Our answer is always that we believe that when women and girls can make their own choices about when and if to become pregnant, they can transform their lives and their communities.
We believe that the best way to catalyse that transformation is through deep partnership and engagement with civil society and communities who best understand the needs of the people they serve and who are both drivers of accountability and sources of technical expertise.
It is our mission to remove the barriers that stand between women and girls and their sexual and reproductive health and rights, because we understand that at its core, the right to health is about the right to self-determination. That is why the promise of universal health coverage based on a primary healthcare approach is so powerful. Its mandate of health for all, that all people have the promotive, preventive, curative, rehabilitative and palliative health services they need – without exposure to financial hardship – represents the highest political and financial commitment to the fulfilment of health as a human right.
At PAI, we also see in universal health coverage an integrated, people-centred expression of many of the solutions we seek as a reproductive rights organisation:
Meeting the unmet needs of the 214 million women globally who do not want to become pregnant but are not using contraception;
Providing respectful, confidential, culturally appropriate – and integrated – care for all people but especially women and girls, young people and other vulnerable populations;
Increasing the availability, affordability and quality of sexual and reproductive health services and supplies,
including improving the range and availability of contraceptive methods; and
Reducing reliance on donor funds for health and increasing country ownership of family planning.
It is clear: the achievement of universal health coverage and the fulfillment of sexual and reproductive health and rights are part of the same equation.
Within that equation, we see primary health care as a critical entry point. As the foundation of the healthcare system, strong primary healthcare systems can ensure equitable coverage, increase access and improve the quality of services that citizens receive. Additionally, a primary healthcare approach includes awareness and address of the social, economic and environmental determinants of health, which are drivers of inequity affecting the health and well-being of women and girls.
Unsurprisingly then, primary healthcare systems are instrumental in meeting the needs of women and girls. Contraceptive services, antenatal and postnatal care, vaccines and nutrition support for infants can all be provided at the primary healthcare level in a high-performing system – helping to accelerate the achievement of the Sustainable Development Goals.
Gaps in the system
Unfortunately, according to the Tracking Universal Health Coverage: 2017 Global Monitoring Report, “at least half the world’s population still lacks access to essential health services. Furthermore, some 800 million people spend more than 10% of their household budget on health care, and almost 100 million people are pushed into extreme poverty each year because of out-of-pocket health expenses.”

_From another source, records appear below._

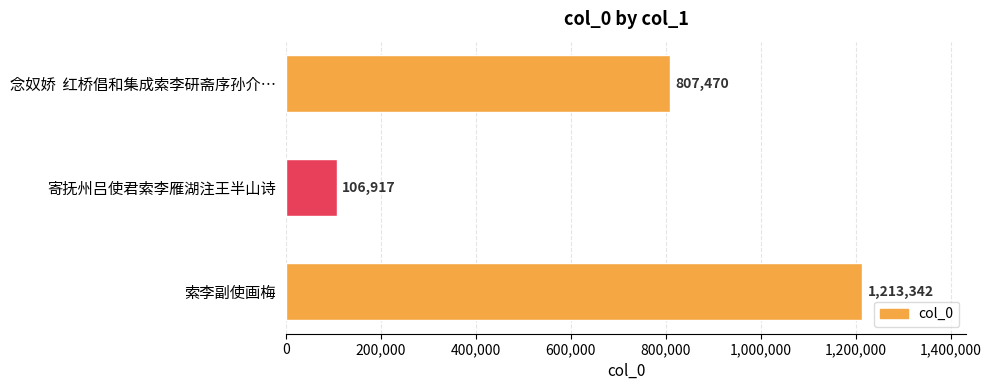

What is the change in value from 念奴娇  红桥倡和集成索李研斋序孙介… to 寄抚州吕使君索李雁湖注王半山诗?

-700553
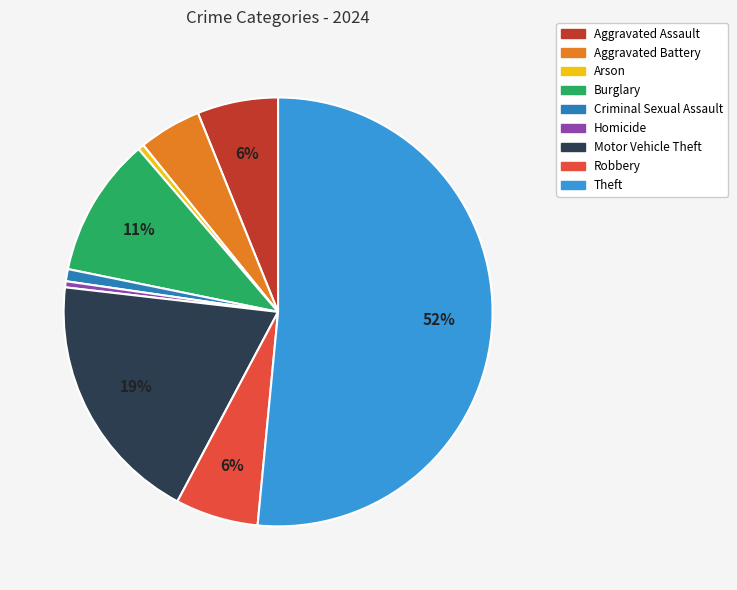

Approximately how many times larger is the value at Robbery compared to Motor Vehicle Theft?

0.3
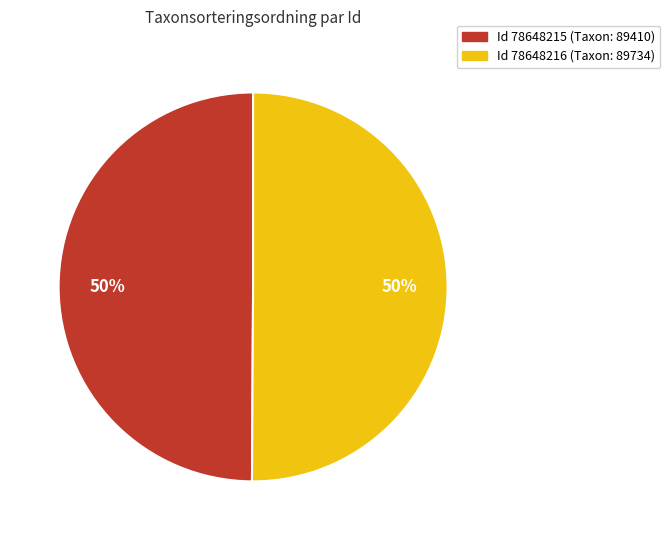

To the nearest percent, what is the average slice percentage?

50%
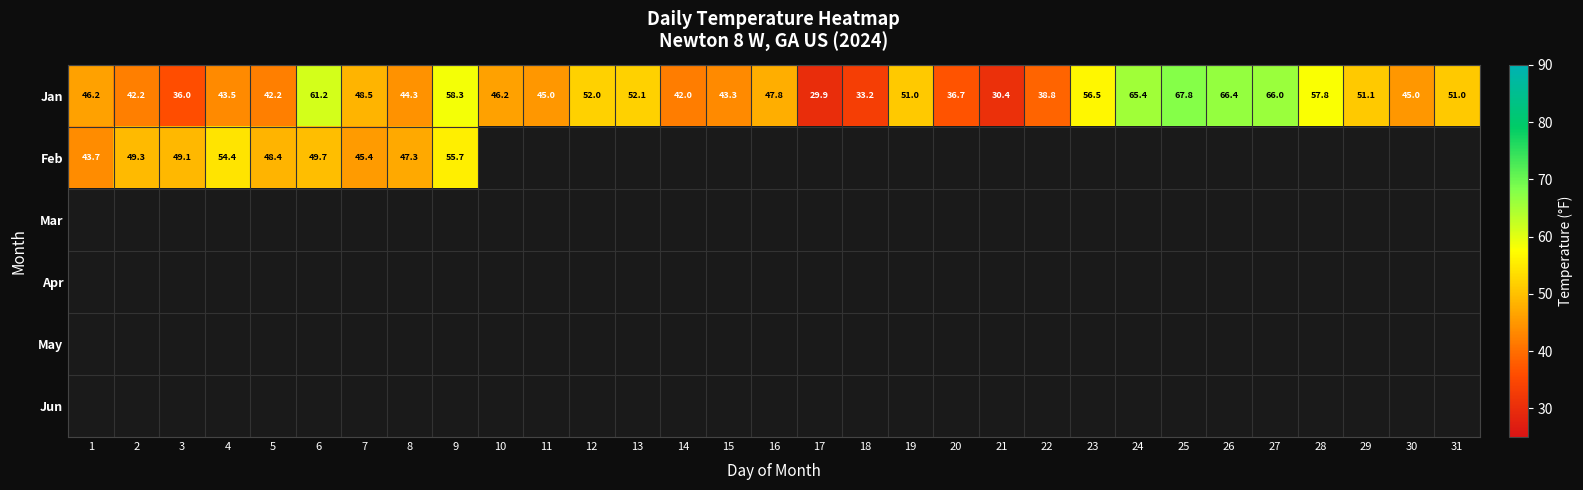

Is it true that Jan equals 66.4 at 26?

True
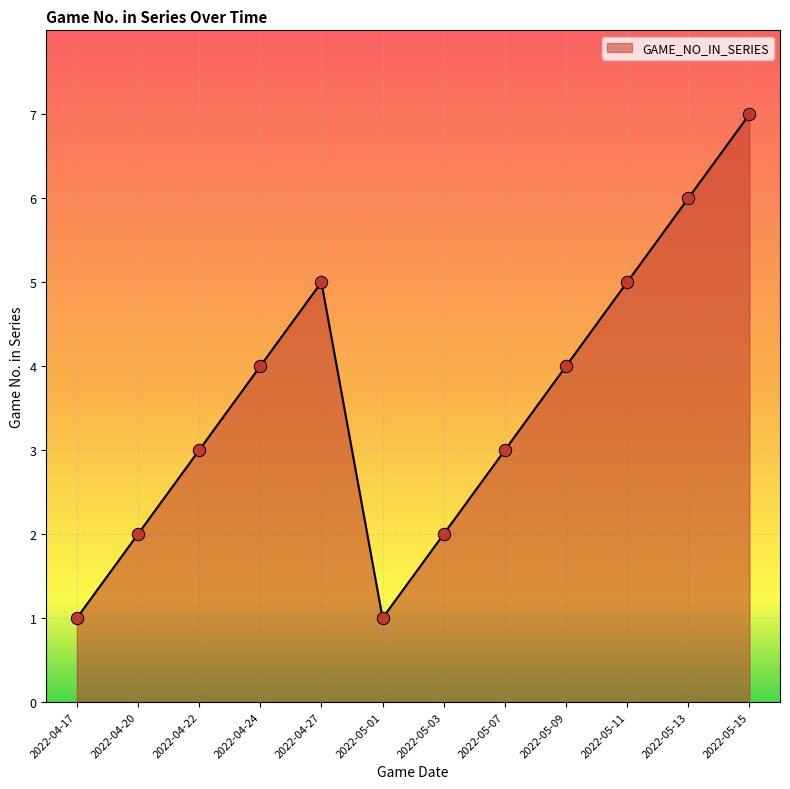

What is the change in value from 2022-05-01 to 2022-05-09?

+3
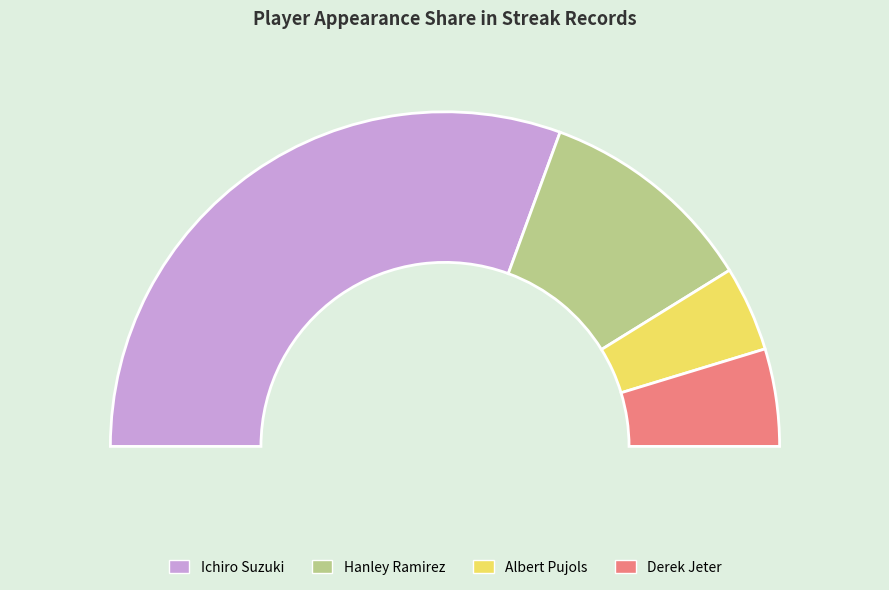

True or false: Derek Jeter accounts for 9% of the total.

True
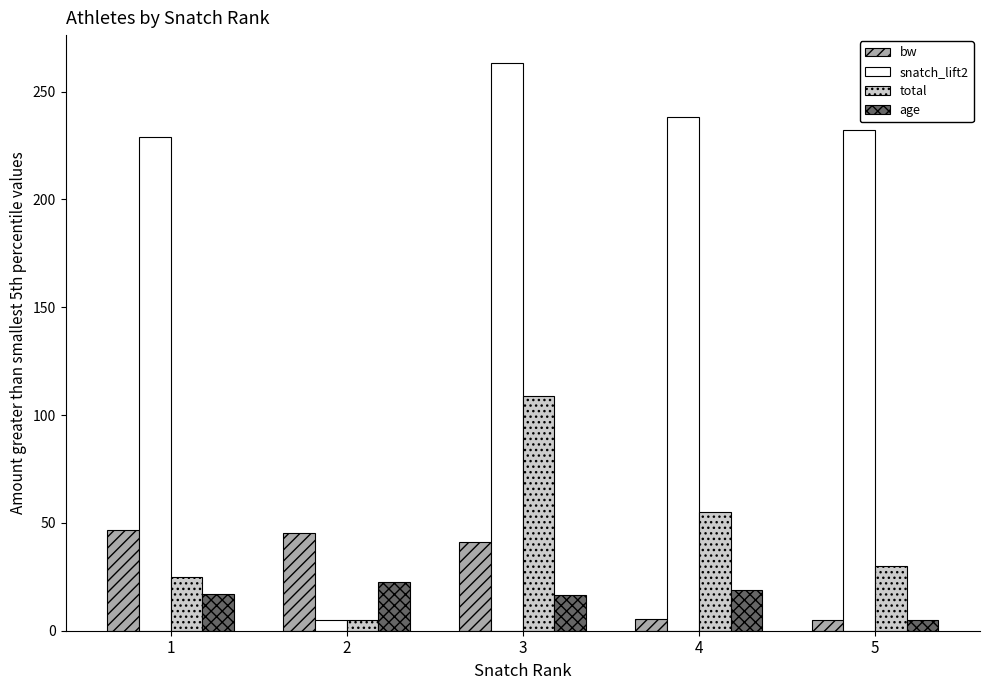

Is the value of bw at 2 greater than the value of snatch_lift2 at 4?

No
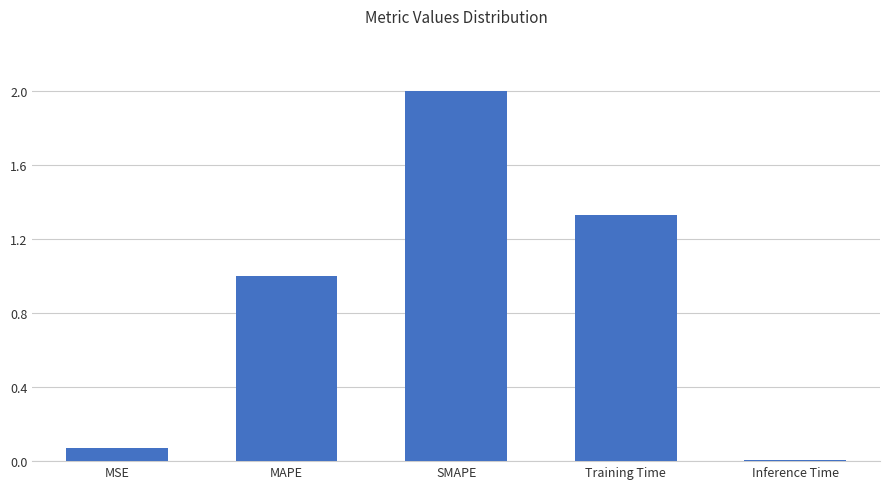

What value does the data have at SMAPE?

2.0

As a whole, the health sector remains donor-dependent, underfunded and under-prioritised in most countries. The challenges of mobilising governments, civil society, communities and other stakeholders can seem daunting. But progress is possible – as in Peru where 19 different ministries came together to develop a multi-sectoral adolescent pregnancy prevention strategy and in Ghana where efforts to increase both access to health services and financial protection are ongoing.
Replicating – and sustaining – these successes requires collaboration across sectors by both governments and civil society. It must also be rooted in accessible and actionable data, and it requires financial and technical support for civil society engagement at the global and local levels. Our approach is therefore guided by the core principles of access, equity and quality, which undergird primary health care and universal health coverage. In close collaboration with our global network of partners, we have pursued a number of strategies.
For perhaps the first time in human history, a truly inclusive approach to delivering health care – including sexual and reproductive health – is within reach. Thankfully, sustaining momentum for universal health coverage, improving primary health care, and ensuring a just and equitable future for women and girls are all part of the same endeavour.
Our progress towards that goal will only be possible through the ingenuity of our partnerships among civil society, governments, donors and the private sector, fostering accountability and increased country ownership – and an unwavering commitment to upholding the right to health for all.